TASK TO COMPLETE:
Turn the lines starting at the one containing "col_1, col_3, col_2" and ending at the one containing "Where does the" into a numbered list, leaving out blank lines.

(Items stored from a collection)
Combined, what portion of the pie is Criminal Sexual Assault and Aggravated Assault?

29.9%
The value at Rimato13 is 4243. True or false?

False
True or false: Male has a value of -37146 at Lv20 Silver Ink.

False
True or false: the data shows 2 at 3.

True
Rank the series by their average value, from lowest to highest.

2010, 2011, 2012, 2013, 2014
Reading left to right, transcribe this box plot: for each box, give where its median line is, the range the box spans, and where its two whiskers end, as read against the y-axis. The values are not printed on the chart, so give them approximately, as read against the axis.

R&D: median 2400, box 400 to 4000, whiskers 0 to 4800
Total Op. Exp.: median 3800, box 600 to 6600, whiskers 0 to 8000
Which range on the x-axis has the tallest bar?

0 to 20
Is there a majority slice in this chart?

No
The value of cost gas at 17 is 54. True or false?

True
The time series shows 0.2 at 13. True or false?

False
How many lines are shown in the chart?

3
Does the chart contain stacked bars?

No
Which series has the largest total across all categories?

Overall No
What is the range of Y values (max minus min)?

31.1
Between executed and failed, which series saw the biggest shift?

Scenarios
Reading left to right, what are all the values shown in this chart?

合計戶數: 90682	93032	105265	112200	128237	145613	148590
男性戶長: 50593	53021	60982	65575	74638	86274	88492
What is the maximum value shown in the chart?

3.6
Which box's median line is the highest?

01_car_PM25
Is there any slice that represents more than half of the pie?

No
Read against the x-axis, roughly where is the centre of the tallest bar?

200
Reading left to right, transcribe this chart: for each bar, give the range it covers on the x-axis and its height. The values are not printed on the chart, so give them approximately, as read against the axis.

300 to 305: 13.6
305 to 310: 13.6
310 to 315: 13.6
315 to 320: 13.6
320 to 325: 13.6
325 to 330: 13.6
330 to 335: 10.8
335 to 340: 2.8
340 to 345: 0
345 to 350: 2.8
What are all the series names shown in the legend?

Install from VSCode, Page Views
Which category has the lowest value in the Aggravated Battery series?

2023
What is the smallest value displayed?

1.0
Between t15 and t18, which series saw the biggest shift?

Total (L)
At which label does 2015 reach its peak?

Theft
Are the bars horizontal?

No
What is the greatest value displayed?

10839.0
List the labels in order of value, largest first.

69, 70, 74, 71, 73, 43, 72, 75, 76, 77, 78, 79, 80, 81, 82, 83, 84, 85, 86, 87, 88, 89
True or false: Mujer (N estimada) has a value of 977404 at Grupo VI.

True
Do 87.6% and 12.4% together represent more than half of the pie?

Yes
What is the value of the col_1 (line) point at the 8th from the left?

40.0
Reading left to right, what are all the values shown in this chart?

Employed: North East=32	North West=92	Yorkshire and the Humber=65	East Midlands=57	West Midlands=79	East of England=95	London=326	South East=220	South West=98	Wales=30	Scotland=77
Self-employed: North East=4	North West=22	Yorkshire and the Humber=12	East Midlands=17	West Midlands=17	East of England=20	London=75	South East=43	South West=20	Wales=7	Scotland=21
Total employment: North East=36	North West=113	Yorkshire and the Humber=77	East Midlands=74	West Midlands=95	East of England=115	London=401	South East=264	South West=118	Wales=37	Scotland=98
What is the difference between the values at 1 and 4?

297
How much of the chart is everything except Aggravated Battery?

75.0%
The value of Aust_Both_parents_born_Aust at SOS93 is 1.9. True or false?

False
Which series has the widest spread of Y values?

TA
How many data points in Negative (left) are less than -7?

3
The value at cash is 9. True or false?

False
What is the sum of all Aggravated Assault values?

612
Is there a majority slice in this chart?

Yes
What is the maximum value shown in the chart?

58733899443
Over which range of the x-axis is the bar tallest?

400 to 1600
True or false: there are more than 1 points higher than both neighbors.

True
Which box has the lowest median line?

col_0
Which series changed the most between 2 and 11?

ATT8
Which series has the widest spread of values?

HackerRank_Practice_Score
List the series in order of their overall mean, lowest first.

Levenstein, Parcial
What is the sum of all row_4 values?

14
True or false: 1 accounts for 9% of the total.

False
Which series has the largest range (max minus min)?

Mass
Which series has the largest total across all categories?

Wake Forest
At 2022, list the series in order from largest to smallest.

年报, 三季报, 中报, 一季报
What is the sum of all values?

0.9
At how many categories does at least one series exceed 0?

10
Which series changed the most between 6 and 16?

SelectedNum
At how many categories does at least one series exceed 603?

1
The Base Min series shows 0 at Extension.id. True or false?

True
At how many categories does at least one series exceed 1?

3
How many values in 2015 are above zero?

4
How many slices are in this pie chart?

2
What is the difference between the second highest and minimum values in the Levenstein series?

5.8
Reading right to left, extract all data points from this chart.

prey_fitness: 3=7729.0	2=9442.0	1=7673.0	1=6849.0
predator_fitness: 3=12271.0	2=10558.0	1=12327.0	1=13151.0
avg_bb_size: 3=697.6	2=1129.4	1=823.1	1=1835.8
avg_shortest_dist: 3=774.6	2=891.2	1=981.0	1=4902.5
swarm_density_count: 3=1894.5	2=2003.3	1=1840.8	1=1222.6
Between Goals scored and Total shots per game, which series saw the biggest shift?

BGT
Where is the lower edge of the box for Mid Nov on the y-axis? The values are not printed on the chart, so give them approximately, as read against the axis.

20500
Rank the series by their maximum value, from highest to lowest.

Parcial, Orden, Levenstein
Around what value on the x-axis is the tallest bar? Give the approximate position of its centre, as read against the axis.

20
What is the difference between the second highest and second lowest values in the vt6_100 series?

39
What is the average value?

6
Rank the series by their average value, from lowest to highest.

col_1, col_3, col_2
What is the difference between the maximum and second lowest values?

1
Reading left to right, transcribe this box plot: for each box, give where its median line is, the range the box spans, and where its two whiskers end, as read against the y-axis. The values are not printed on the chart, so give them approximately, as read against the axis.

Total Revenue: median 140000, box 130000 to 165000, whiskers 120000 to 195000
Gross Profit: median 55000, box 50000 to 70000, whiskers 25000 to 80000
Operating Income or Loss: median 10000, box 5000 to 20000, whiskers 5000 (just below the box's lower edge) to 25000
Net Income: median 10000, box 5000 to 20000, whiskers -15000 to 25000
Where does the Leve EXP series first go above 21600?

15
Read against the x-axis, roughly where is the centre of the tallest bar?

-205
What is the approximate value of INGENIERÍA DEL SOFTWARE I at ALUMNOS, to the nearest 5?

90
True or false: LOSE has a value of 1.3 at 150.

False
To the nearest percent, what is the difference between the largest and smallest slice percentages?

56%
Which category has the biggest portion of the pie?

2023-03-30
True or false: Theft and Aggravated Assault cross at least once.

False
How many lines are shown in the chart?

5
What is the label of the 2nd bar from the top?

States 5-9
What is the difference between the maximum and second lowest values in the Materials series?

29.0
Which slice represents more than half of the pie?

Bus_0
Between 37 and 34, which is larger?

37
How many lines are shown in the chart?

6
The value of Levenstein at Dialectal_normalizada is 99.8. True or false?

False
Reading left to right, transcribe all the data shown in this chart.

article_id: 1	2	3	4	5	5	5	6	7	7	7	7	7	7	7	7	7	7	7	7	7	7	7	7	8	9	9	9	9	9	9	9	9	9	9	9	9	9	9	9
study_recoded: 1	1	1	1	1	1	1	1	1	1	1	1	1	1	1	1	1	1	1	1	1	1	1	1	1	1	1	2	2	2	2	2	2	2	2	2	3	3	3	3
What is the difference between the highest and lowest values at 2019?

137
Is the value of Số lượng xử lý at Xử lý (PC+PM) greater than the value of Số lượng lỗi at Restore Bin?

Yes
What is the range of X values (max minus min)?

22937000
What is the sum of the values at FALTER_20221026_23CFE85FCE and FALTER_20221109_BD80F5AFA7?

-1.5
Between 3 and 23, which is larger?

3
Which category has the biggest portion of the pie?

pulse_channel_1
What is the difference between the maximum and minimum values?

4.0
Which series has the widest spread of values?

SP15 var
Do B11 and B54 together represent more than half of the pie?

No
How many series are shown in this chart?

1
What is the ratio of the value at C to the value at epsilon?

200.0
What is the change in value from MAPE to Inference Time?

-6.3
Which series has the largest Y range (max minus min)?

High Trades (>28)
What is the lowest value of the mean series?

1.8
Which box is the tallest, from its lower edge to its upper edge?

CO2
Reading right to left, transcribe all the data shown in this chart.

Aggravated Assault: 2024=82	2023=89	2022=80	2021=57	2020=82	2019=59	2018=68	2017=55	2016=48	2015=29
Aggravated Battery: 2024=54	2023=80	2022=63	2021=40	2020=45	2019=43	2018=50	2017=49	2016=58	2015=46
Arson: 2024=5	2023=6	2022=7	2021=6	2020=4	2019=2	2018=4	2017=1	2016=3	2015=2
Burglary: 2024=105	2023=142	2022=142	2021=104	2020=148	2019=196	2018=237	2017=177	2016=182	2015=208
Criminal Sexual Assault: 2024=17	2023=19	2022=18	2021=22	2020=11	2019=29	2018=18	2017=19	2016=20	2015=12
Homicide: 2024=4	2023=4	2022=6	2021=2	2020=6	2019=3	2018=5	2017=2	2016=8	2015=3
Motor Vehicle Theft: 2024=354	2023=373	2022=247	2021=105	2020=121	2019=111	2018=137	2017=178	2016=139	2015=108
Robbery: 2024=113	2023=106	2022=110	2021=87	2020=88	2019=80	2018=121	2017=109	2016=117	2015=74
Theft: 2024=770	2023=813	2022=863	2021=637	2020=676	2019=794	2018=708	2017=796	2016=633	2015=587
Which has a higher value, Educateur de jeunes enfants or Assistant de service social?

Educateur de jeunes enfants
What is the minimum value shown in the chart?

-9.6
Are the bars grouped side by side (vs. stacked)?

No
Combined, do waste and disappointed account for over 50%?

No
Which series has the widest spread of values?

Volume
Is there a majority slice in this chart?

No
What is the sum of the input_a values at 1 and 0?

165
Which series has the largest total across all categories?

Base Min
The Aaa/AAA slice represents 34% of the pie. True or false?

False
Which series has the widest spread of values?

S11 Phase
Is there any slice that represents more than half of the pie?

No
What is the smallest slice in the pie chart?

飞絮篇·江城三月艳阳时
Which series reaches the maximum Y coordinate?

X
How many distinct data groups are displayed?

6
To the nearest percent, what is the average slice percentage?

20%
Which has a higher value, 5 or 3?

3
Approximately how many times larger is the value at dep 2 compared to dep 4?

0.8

RESULT OF THIS EXERCISE:
1. col_1, col_3, col_2
2. What is the difference between the maximum and second lowest values?
3. 1
4. Reading left to right, transcribe this box plot: for each box, give where its median line is, the range the box spans, and where its two whiskers end, as read against the y-axis. The values are not printed on the chart, so give them approximately, as read against the axis.
5. Total Revenue: median 140000, box 130000 to 165000, whiskers 120000 to 195000
6. Gross Profit: median 55000, box 50000 to 70000, whiskers 25000 to 80000
7. Operating Income or Loss: median 10000, box 5000 to 20000, whiskers 5000 (just below the box's lower edge) to 25000
8. Net Income: median 10000, box 5000 to 20000, whiskers -15000 to 25000
9. Where does the Leve EXP series first go above 21600?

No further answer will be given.